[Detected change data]
========

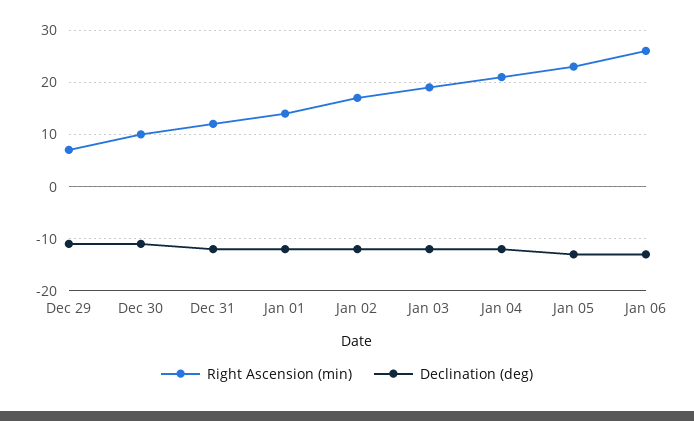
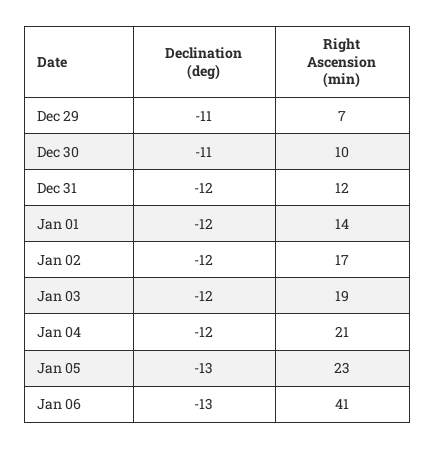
Right Ascension (min), Jan 06: 25 -> 41

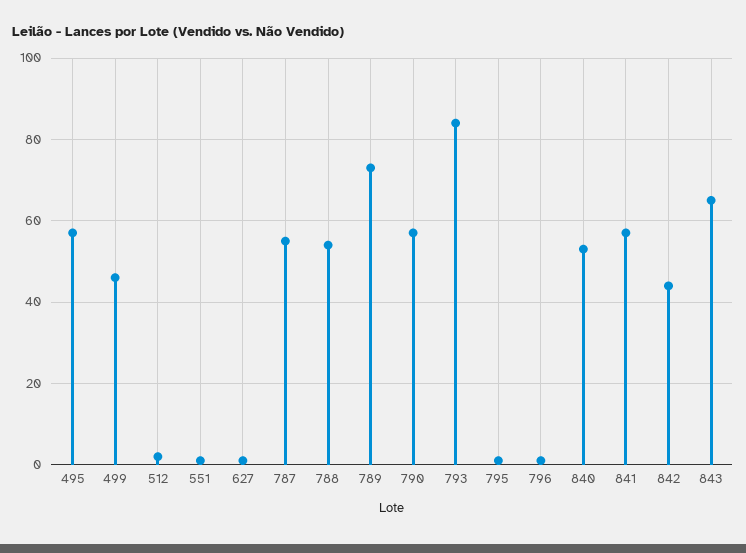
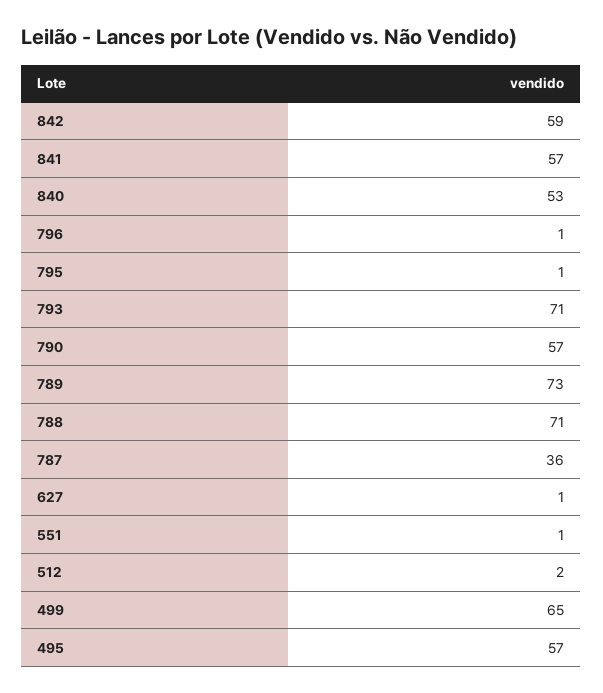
499: 45 -> 65
787: 55 -> 36
788: 55 -> 71
793: 85 -> 71
842: 45 -> 59
843: 65 -> none

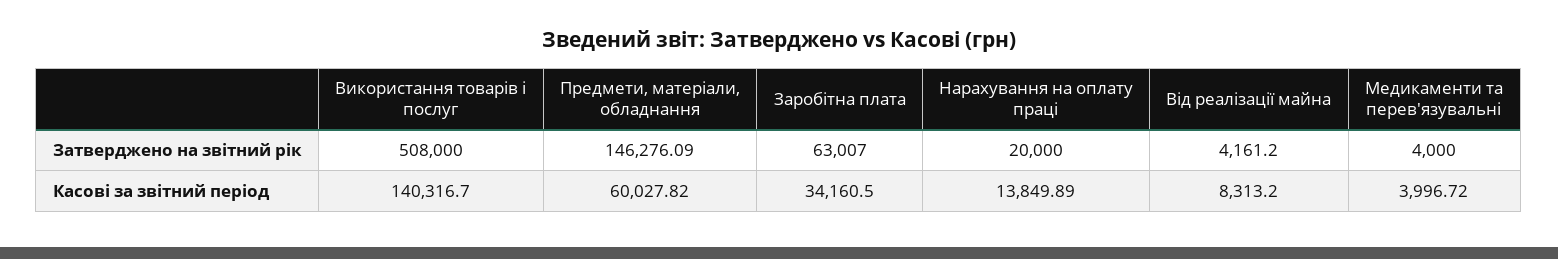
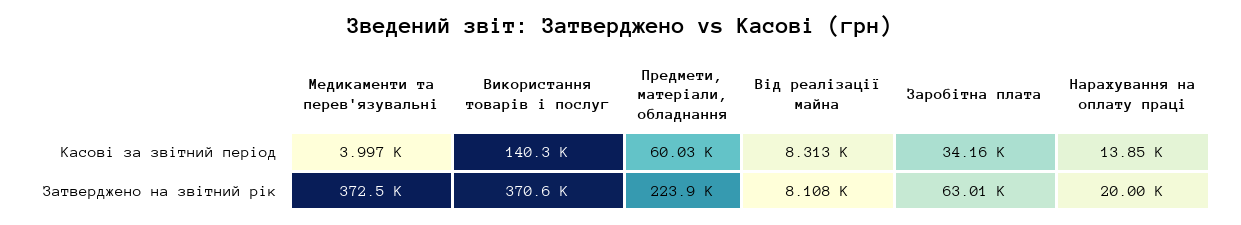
Використання товарів і послуг, Затверджено на звітний рік: 508000 -> 370600
Предмети, матеріали, обладнання, Затверджено на звітний рік: 146276.09 -> 223900
Від реалізації майна, Затверджено на звітний рік: 4161.2 -> 8108
Медикаменти та перев'язувальні, Затверджено на звітний рік: 4000 -> 372500

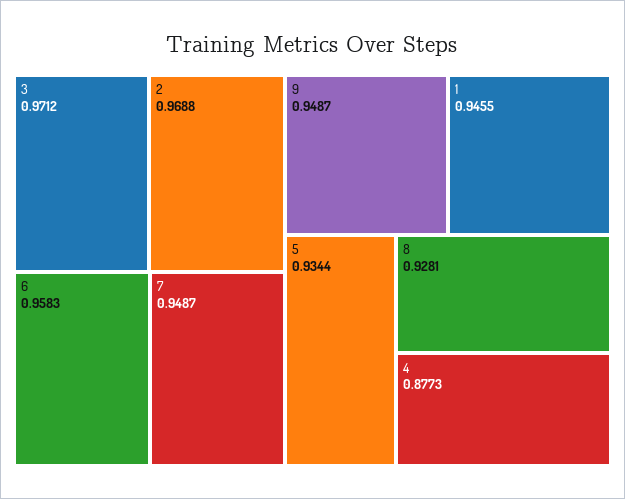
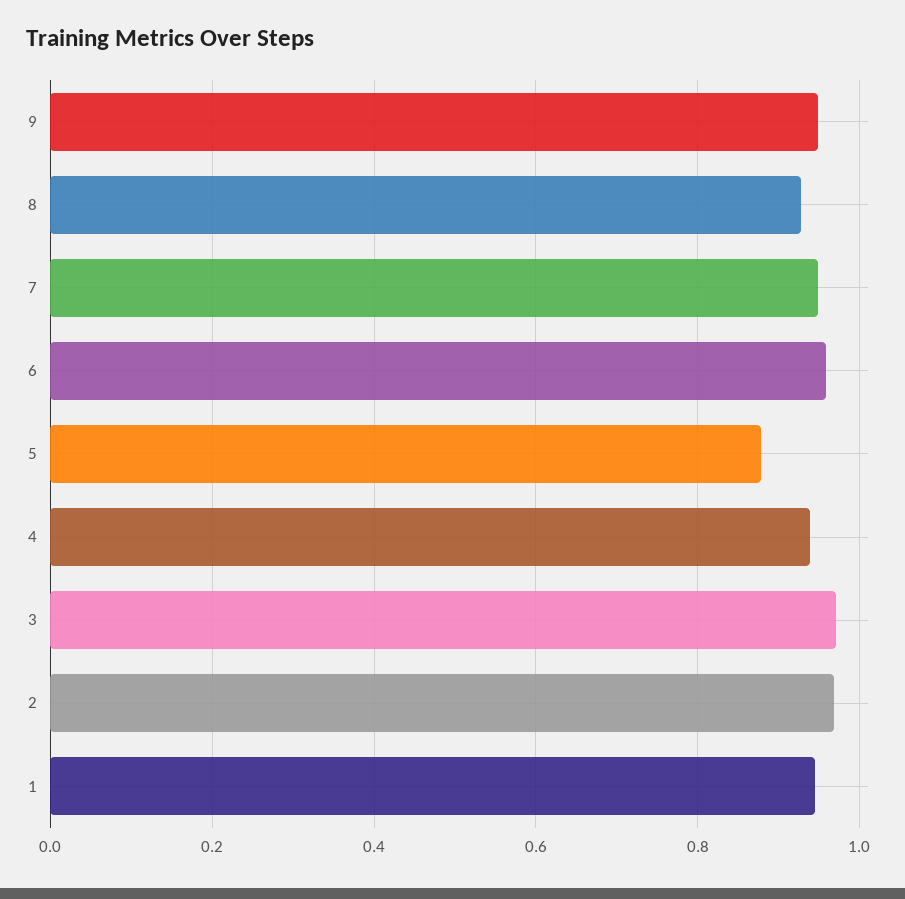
5: 0.9344 -> 0.88
4: 0.8773 -> 0.94

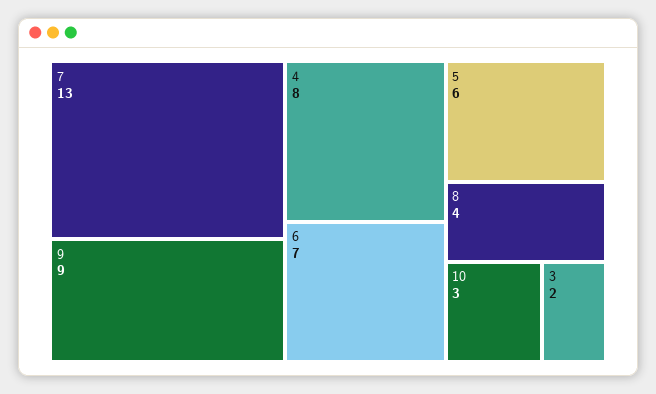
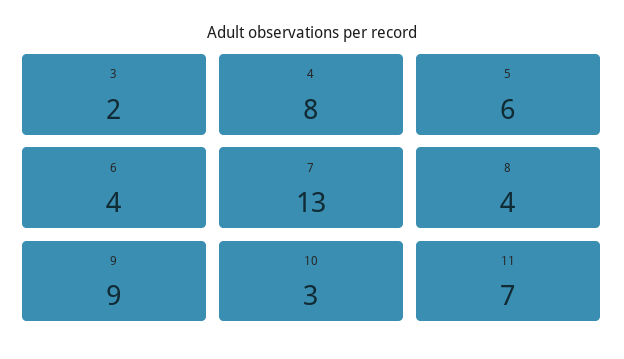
6: 7 -> 4
11: none -> 7

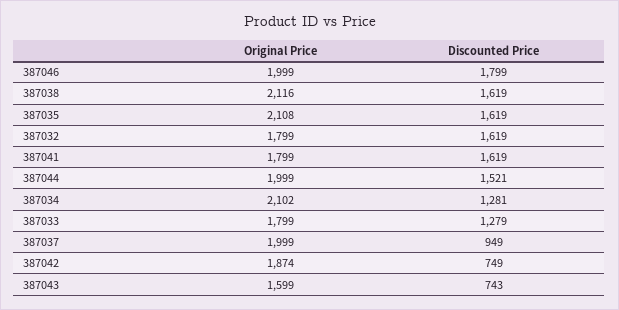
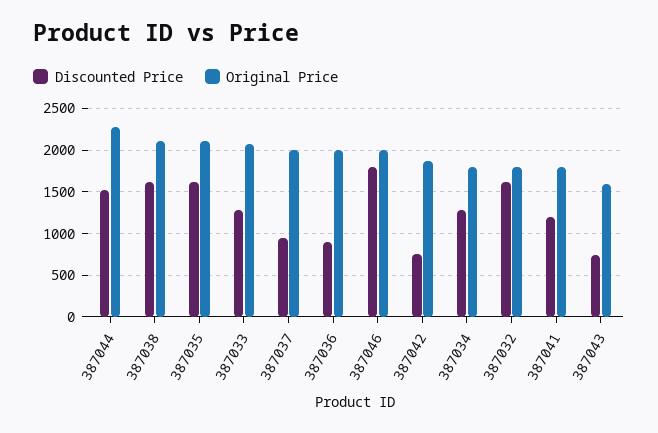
Discounted Price, 387041: 1619 -> 1200
Original Price, 387044: 1999 -> 2300
Original Price, 387034: 2102 -> 1800
Original Price, 387033: 1799 -> 2100
Discounted Price, 387036: none -> 900
Original Price, 387036: none -> 2000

========

WHAT NEEDS TO BE DONE
Scan the data above for the string "Original". Copy every line in which it appears.

YOUR RESPONSE
Original Price, 387044: 1999 -> 2300
Original Price, 387034: 2102 -> 1800
Original Price, 387033: 1799 -> 2100
Original Price, 387036: none -> 2000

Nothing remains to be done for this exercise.